Exercise directions:
Please restate each entry that appears below word for word, without its pictures.

Input material:
┌──

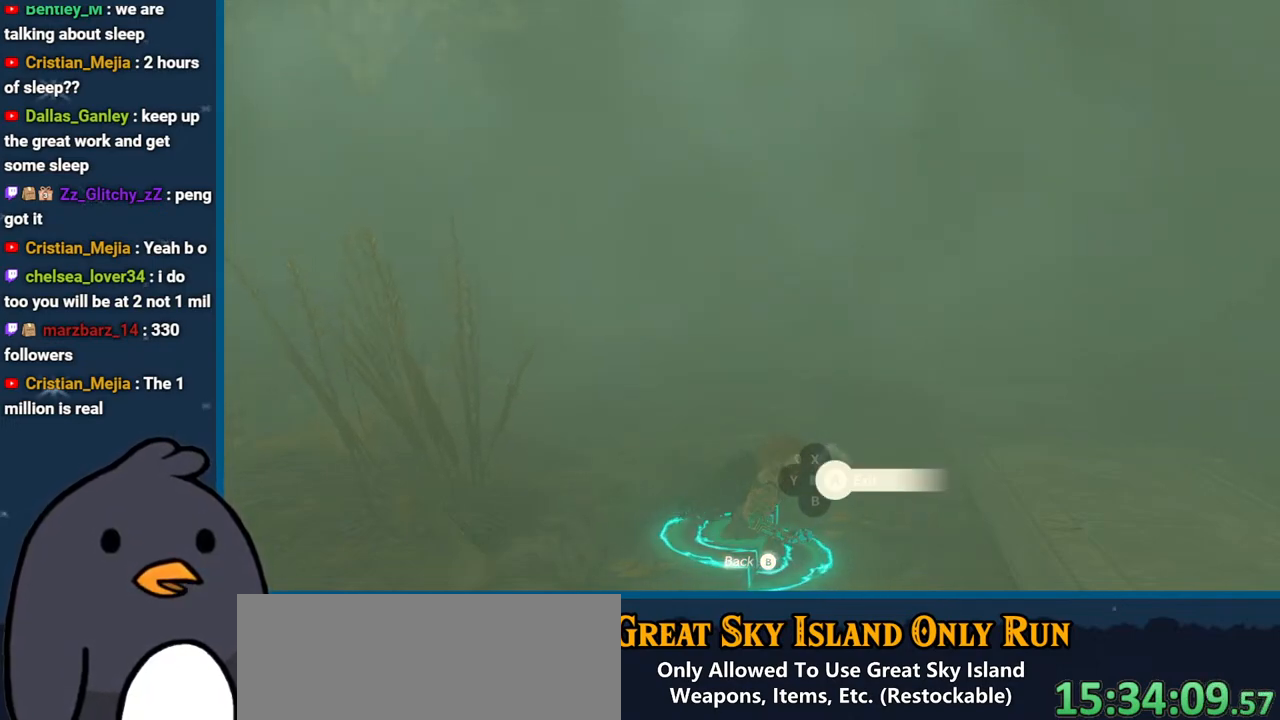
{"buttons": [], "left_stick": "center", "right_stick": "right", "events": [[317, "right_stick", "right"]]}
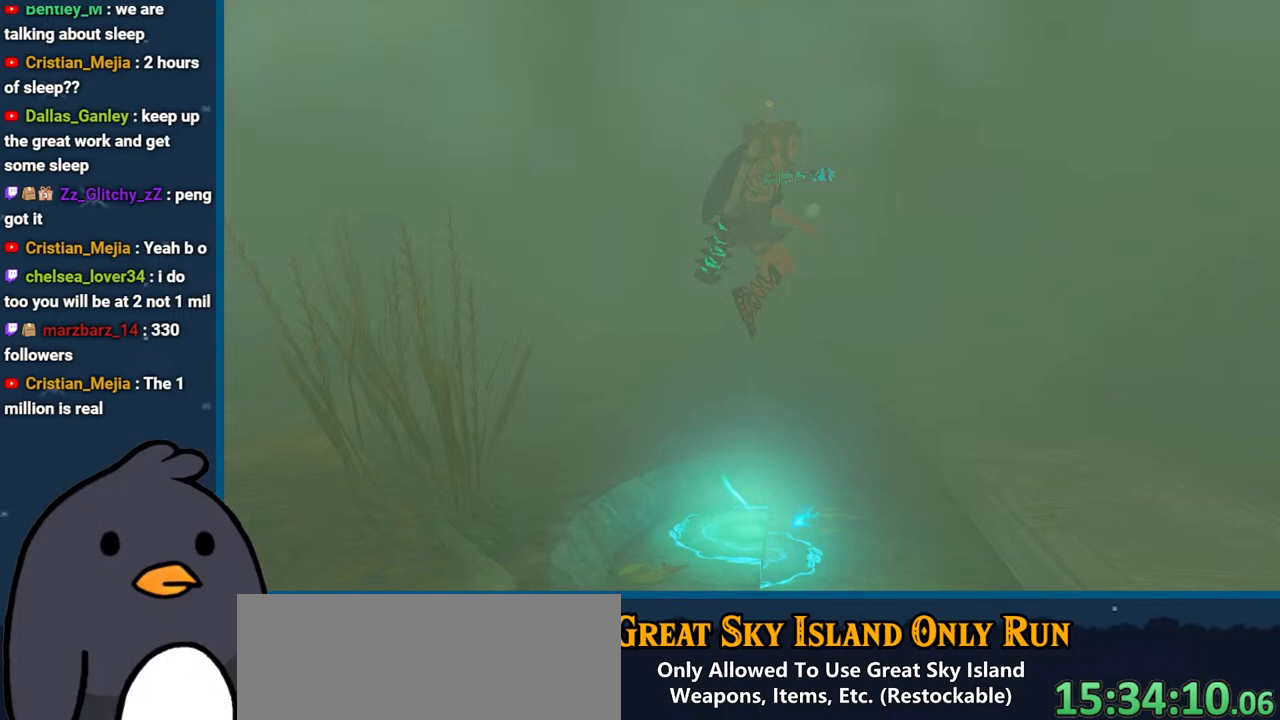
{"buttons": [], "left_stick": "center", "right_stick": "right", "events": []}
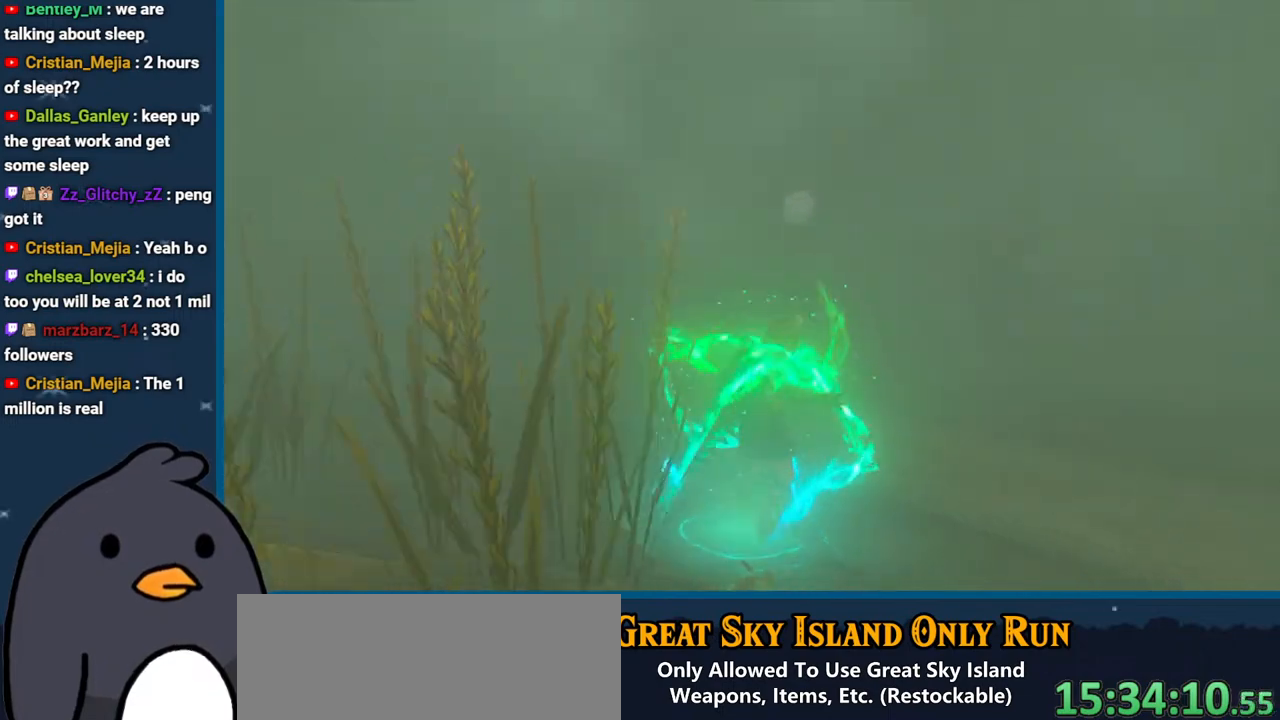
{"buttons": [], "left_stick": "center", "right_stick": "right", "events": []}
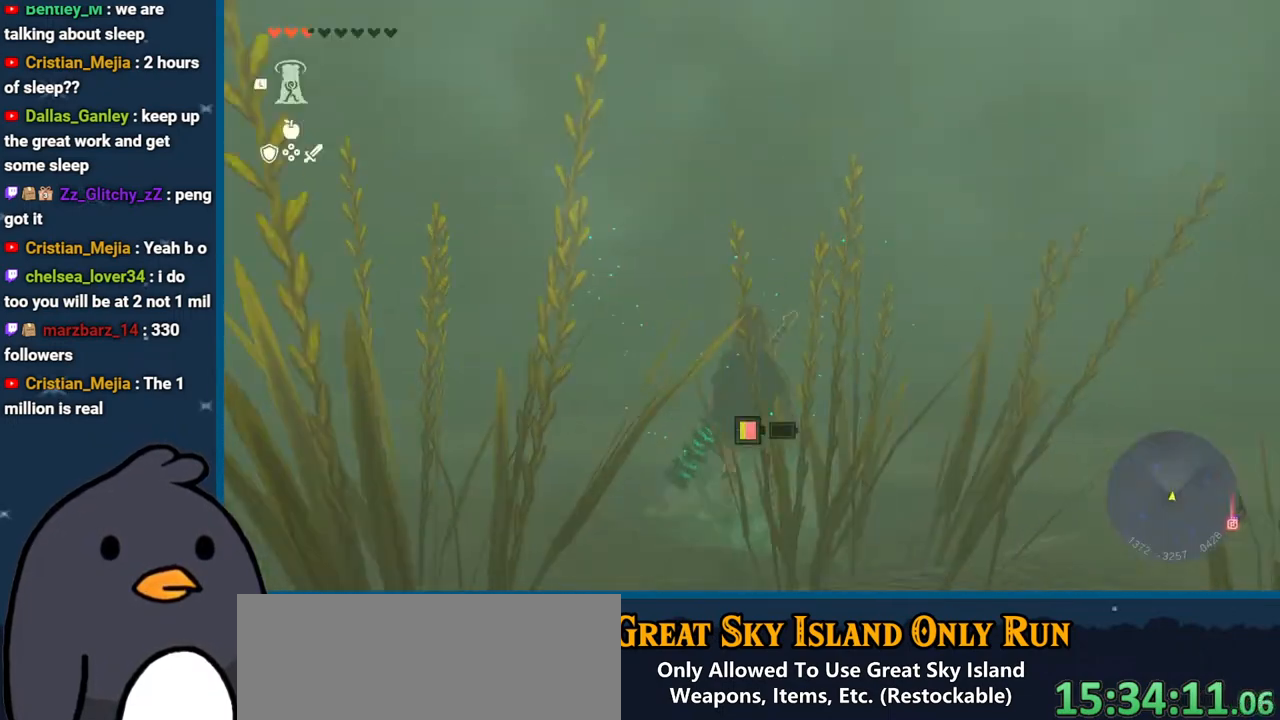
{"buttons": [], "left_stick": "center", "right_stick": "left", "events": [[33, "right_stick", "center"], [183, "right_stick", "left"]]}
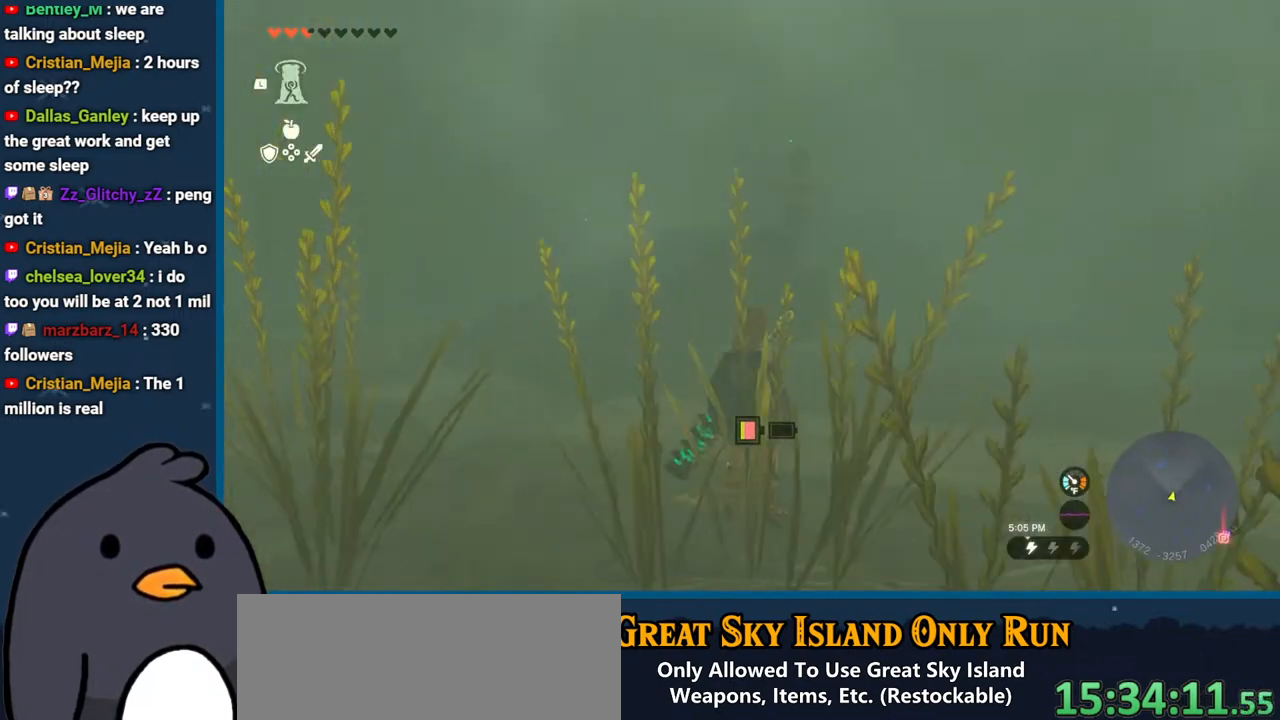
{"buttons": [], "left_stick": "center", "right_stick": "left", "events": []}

└──

Exercise result:
{"buttons": [], "left_stick": "center", "right_stick": "right", "events": [[317, "right_stick", "right"]]}
{"buttons": [], "left_stick": "center", "right_stick": "right", "events": []}
{"buttons": [], "left_stick": "center", "right_stick": "right", "events": []}
{"buttons": [], "left_stick": "center", "right_stick": "left", "events": [[33, "right_stick", "center"], [183, "right_stick", "left"]]}
{"buttons": [], "left_stick": "center", "right_stick": "left", "events": []}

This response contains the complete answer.